Mr. Schwarz said in court documents that the Residential Tenancy Branch advised him he could not evict his tenant, since no conviction was associated with the property and there was no damage, or negative impact on other tenants.
He said he encouraged the RCMP to pursue criminal charges, and in April, 2013, met with his tenant, who assured him there would be no further problems. The third raid happened four days later.
In the meantime, the civil forfeiture office has come under intense scrutiny.
A B.C. Supreme Court judge this week approved an application from the office to dismiss the proceedings against Mr. Schwarz. No reason was provided.
Mr. Schwarz, in a brief interview, expressed relief the proceedings were over, but also frustration.
"I'm done with it, it's been 16 months," he said.
Neither party was awarded costs. When asked about his legal fees, Mr. Schwarz would only say, "I had to retain counsel, let's put it that way. There's a cost to that."
Jay Solomon, Mr. Schwarz's lawyer, said the Civil Forfeiture Office made a pragmatic decision to drop the case. He said he had recently had discussions with the lawyer for the agency, but would not go into detail.
"I think they've heard the criticism. I think they've listened and they're taking a bit of a different approach to these cases," he said in an interview.

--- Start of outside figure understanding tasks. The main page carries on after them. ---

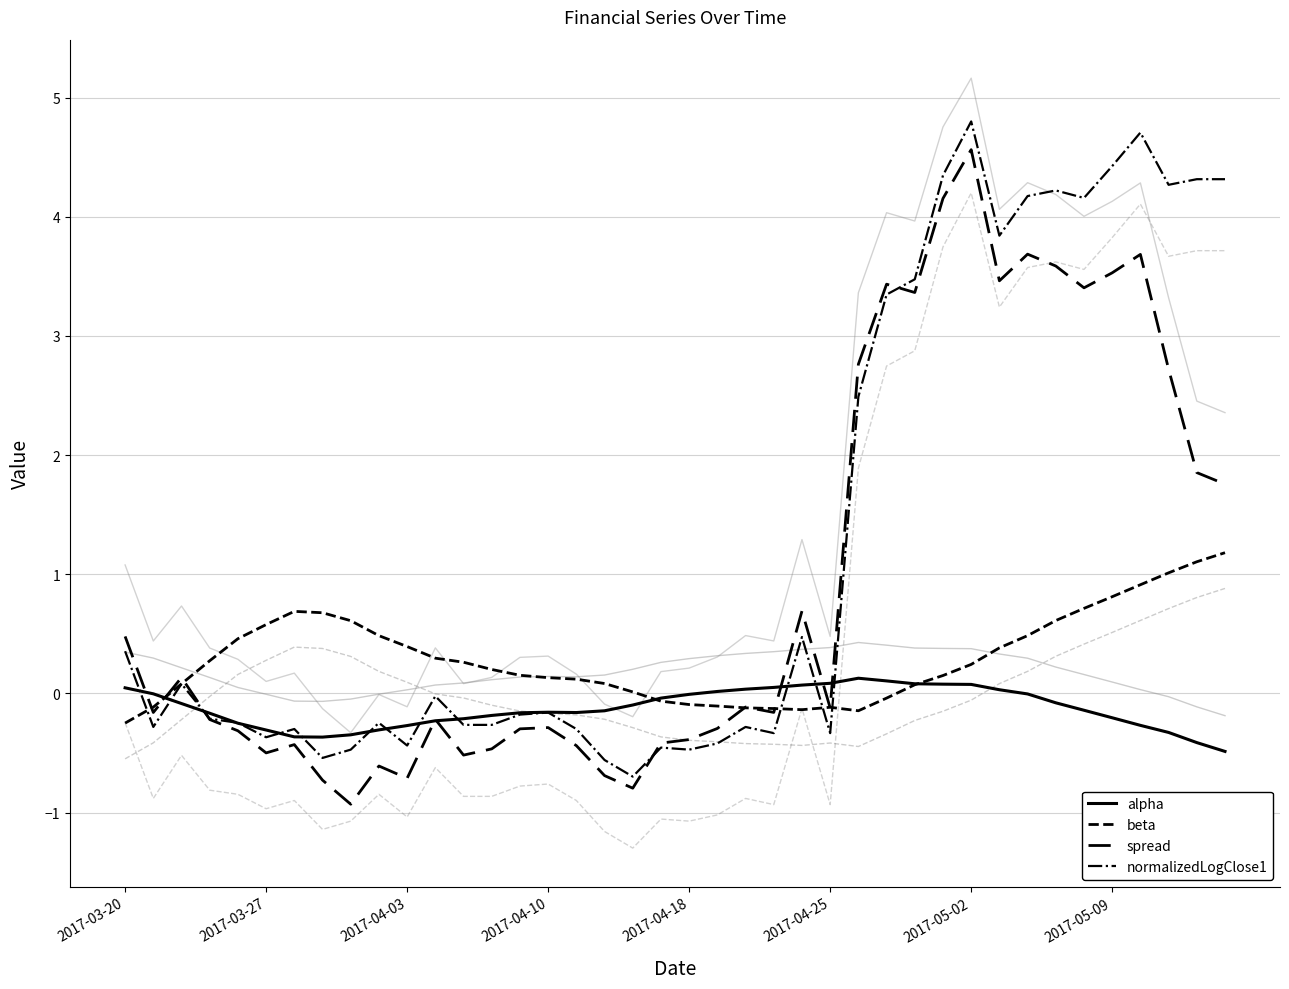

How many values in spread are above zero?

17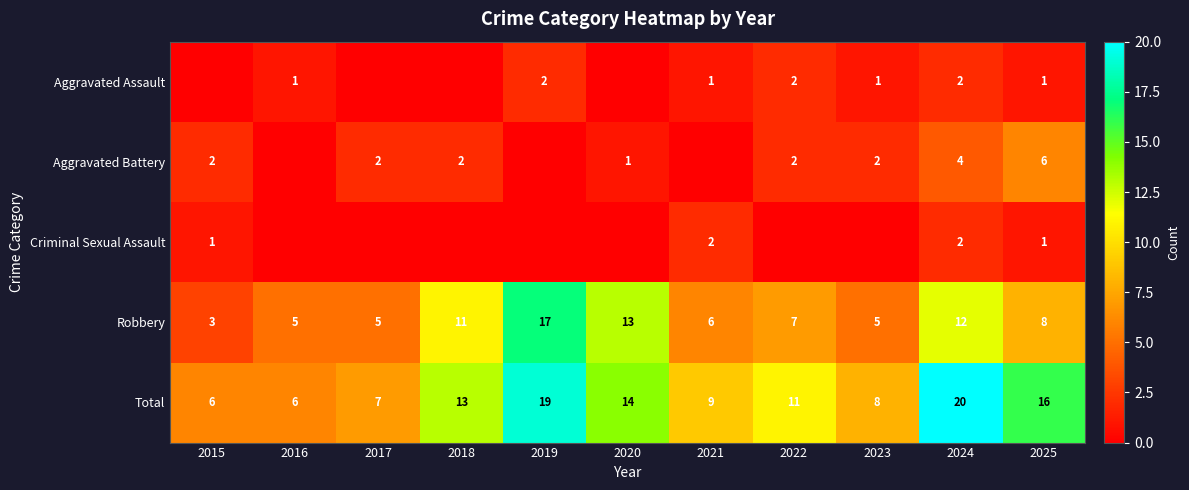

What is the sum of the Total values at 2023 and 2024?

28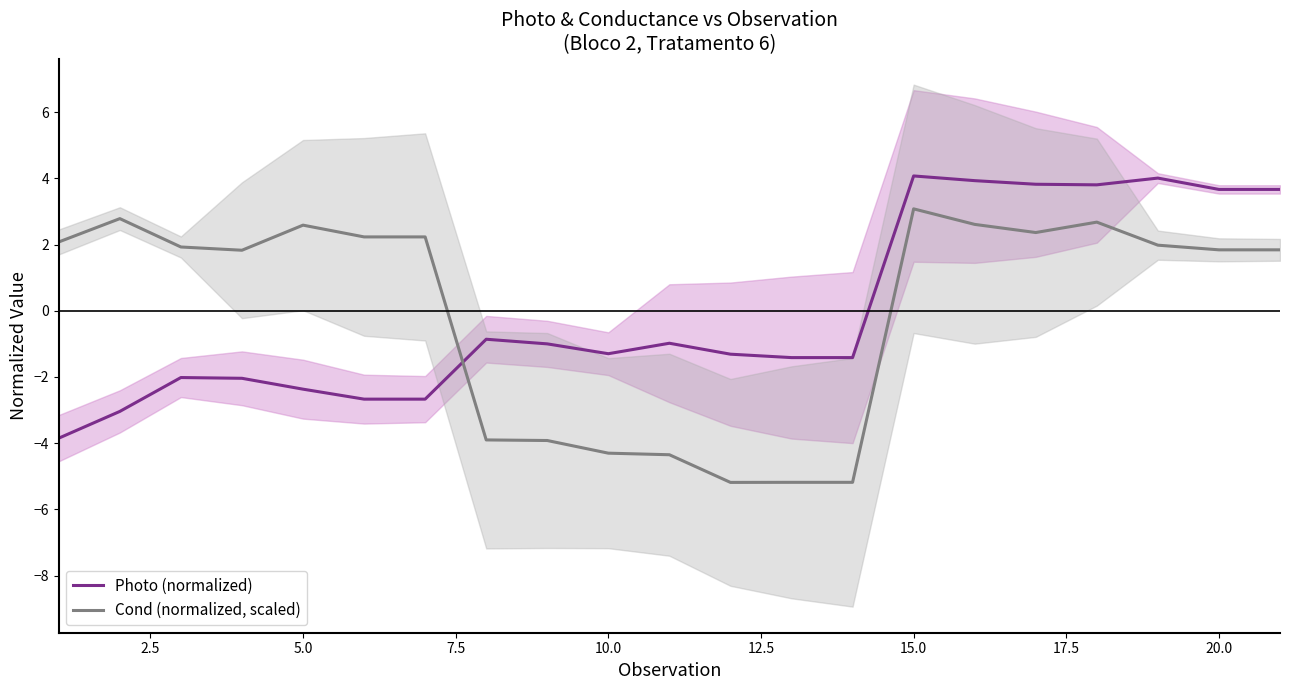

What is the minimum value for Cond (normalized, scaled)?

-5.2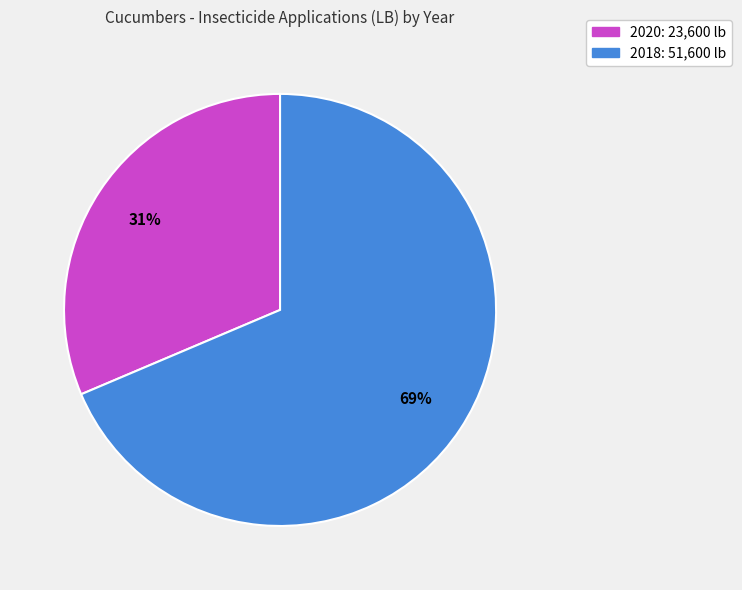

The 2020 slice represents 23% of the pie. True or false?

False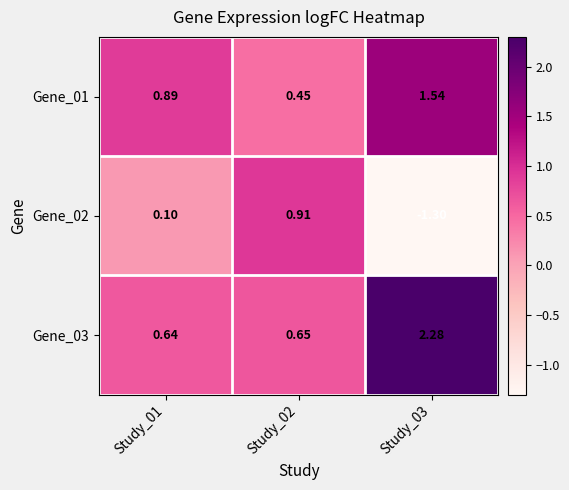

Is the value of Gene_02 at Study_02 greater than the value of Gene_03 at Study_02?

Yes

A B.C. Ministry of Justice spokesperson, in an e-mail, said the case was settled with the consent of all parties.
The forfeiture office has seized about $52-million in property since it opened in 2006. The Ontario office has seized $45.6-million in property since 2003.
Micheal Vonn, policy director with the B.C. Civil Liberties Association, called the case outrageous.
"What exactly is the landlord supposed to do?" she asked.